Female Wood Ducks have a large white eye patch and a gray bill. There are a lot of Wood Ducks along the auto tour and Highway 49 lately.
Juvenile Gallinules find something interesting below the Duckweed on the water’s surface.
Do you find brown ducks hard to identify? I find them difficult. I think this is a Mottled Duck. A Black Duck has darker plumage that is not so well outlined as this pair. A female Mallard has a dark area on the bill. An eclipse Mallard has white on the tail. A female Gadwall has a more slender bill. What do you think? Please join the discussion in the comment section.
I finished the evening at Palmatory Street watching the sunset until the mosquitos chased me away. There are so many diverse things to see at the Horicon Marsh.
Sandhill Cranes exemplify grace and beauty while preening beside the auto tour at the Horicon Marsh. Ornithologists predicted their extinction in the early 1900s due to wetland drainage and unlimited hunting, according to Birds of Lake, Pond and Marsh: Water and Wetland Birds of Eastern North America by John Eastman. They were classified as threatened until 1973.
Thankfully, the Migratory Bird Treaty Act of 1918 prohibited hunting Sandhill Cranes and other migratory birds which helped to save them from extinction.
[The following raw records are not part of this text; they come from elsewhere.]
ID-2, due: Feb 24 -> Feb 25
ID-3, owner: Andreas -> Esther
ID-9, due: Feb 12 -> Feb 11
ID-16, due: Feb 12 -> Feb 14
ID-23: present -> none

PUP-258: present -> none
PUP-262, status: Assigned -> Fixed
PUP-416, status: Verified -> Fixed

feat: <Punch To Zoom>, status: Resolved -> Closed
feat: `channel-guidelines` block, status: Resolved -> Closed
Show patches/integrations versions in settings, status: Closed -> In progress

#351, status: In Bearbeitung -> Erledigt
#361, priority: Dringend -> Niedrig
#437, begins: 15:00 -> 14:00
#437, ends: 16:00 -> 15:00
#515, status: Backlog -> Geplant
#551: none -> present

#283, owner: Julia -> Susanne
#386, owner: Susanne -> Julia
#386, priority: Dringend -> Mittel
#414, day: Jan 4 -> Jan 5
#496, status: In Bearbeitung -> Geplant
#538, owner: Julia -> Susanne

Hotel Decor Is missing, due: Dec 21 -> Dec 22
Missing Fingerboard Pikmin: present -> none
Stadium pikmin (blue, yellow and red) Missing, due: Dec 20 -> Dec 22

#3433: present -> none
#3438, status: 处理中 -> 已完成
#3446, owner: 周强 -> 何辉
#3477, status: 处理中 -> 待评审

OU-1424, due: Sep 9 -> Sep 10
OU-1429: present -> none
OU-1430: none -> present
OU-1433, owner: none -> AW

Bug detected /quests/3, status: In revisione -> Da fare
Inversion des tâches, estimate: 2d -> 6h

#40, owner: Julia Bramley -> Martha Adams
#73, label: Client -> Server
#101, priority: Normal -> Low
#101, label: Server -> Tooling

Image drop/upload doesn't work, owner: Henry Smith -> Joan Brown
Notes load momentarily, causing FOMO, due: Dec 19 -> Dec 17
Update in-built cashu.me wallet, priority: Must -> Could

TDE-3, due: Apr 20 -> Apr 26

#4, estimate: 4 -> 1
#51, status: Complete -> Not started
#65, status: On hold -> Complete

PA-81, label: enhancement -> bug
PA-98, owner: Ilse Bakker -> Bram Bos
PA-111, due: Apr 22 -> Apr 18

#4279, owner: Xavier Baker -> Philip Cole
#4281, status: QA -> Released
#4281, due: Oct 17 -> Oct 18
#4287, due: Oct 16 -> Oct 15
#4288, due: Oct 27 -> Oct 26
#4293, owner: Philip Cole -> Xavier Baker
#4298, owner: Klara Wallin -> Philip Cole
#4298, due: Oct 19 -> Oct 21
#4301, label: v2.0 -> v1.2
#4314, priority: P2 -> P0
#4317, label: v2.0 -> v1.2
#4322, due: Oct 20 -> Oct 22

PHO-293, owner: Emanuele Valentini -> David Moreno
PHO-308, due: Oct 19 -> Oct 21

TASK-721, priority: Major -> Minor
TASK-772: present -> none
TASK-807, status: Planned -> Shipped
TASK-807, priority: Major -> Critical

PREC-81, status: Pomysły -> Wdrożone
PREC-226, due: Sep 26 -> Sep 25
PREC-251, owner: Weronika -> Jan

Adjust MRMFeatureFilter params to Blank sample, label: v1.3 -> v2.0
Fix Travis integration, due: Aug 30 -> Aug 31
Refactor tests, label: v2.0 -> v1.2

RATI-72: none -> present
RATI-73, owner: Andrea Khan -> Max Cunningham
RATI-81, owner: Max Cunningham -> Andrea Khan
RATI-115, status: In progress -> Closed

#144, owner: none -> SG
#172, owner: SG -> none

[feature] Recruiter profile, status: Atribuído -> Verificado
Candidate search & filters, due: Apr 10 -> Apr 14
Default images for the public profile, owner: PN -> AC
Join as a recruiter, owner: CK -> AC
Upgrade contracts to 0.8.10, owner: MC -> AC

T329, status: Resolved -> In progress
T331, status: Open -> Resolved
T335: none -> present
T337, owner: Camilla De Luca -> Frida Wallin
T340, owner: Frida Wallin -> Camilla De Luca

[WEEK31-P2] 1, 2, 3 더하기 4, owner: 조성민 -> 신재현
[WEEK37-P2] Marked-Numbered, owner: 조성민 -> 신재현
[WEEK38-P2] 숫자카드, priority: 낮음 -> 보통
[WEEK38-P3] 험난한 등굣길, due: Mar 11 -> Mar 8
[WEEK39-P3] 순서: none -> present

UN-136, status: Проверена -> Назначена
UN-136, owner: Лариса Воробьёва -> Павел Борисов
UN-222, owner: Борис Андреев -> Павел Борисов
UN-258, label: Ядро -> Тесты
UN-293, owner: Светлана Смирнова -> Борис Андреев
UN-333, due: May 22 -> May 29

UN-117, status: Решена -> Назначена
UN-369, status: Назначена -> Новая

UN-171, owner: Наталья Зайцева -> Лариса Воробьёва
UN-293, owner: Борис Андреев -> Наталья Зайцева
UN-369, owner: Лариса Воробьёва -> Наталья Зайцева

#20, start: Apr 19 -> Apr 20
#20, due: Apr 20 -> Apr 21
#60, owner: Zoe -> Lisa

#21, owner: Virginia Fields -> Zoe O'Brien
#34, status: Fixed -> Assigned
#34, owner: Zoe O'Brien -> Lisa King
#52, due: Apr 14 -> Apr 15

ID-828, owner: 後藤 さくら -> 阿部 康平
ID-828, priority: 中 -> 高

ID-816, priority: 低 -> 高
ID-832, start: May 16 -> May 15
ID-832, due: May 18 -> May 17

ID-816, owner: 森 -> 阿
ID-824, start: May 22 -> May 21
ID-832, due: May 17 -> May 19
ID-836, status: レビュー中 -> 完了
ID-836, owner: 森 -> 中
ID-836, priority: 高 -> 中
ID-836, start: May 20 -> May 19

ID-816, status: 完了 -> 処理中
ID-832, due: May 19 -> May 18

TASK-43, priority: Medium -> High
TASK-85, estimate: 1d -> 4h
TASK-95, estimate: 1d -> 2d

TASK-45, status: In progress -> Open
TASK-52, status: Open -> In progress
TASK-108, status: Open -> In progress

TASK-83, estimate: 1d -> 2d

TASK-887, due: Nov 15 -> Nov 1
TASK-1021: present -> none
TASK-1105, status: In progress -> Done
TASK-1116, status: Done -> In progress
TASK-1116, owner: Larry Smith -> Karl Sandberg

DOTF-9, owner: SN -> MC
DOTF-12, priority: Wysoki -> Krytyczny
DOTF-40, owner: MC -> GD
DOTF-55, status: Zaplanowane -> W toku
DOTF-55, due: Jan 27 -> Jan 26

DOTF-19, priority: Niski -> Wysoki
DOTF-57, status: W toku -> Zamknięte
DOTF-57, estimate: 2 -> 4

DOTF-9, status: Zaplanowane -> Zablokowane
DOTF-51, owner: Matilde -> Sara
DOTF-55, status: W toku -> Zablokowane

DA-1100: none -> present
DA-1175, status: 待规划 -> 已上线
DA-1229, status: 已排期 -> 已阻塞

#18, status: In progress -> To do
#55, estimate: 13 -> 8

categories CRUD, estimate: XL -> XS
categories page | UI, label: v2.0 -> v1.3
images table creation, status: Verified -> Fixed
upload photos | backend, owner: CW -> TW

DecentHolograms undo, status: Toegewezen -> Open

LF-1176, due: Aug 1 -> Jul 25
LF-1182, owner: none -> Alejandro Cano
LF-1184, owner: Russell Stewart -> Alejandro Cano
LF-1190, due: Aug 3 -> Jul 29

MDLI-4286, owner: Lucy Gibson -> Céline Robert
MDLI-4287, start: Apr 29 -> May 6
Currently, the North American Waterbird Conservation Plan lists them as a Species of Low Concern.
The Migratory Bird Treaty Act is an agreement between the U.S. and Great Britain (for Canada), the U.S. and Mexico, the U.S. and Japan, and the U.S. and Russia. The Treaty gives the Secretary of the Interior and individual states the authority to protect migratory birds, including their nests and eggs. Violations result in misdemeanor charges and fines up to $15,000. Selling migratory birds, in violation of this law, constitutes a felony. A treaty with Russia protects ecosystems against pollution and other environmental degradations that affect migratory birds.
The Spotted Sandpiper is the most widespread breeding sandpiper in North America. Its numbers have declined, but not to the extent of the Sandhill Crane. Loss of wetland habitat and the effects of herbicides and pesticides affect their ability to raise their young. The Horicon Marsh is a welcomed haven for them. The male takes the primary role in parental care, incubating the eggs and taking care of the chicks.
This view reveals more of his spots.
Speaking of spots, can you spot the Black-crowned Night-Heron?
Tightly grasping a willow branch, he was tossed to and fro in the wind. I was surprised he held on for so long as he whipped forward and back.
Black-crowned Night-Herons must enjoy sultry evenings at the Horicon Marsh. I saw three in a row perched, strolling, or standing.
The Black Saddlebags Skimmer was drawn to this particular dead stalk. There were many to choose from, but this was his favorite, for some unknown reason. His name comes from the coloring of his wings that resembles saddlebags. His body is black. Even though dragonflies have six legs, like other insects, they cannot walk. They are predators of mosquitos. This is a species we definitely want to protect!
The Horicon Marsh has been aptly recognized as a Wetland of International Importance.
“Poetry is a fresh morning spider web telling a story of moonlit hours of weaving and waiting during a night.”
“The difference between utility and utility plus beauty is the difference between telephone wires and the spider web.”
Edwin Way Teale
“Just imagine the banner headlines if a marine biologist were to discover a species of dolphin that wove large,
intricately meshed fishing nets, twenty dolphin-lengths in diameter!
Yet we take a spider web for granted, as a nuisance in the house rather than as one of the wonders of the world.”
“Do you understand how there could be any writing in a spider’s web?”
“Oh, no,” said Dr. Dorian. “I don’t understand it. But for that matter I don’t understand how a spider learned to spin a web in the first place. When the words appeared, everyone said they were a miracle. But nobody pointed out that the web itself is a miracle.”
“What’s miraculous about a spider’s web?” said Mrs. Arable. “I don’t see why you say a web is a miracle–it’s just a web.”
“Ever try to spin one?” asked Dr. Dorian.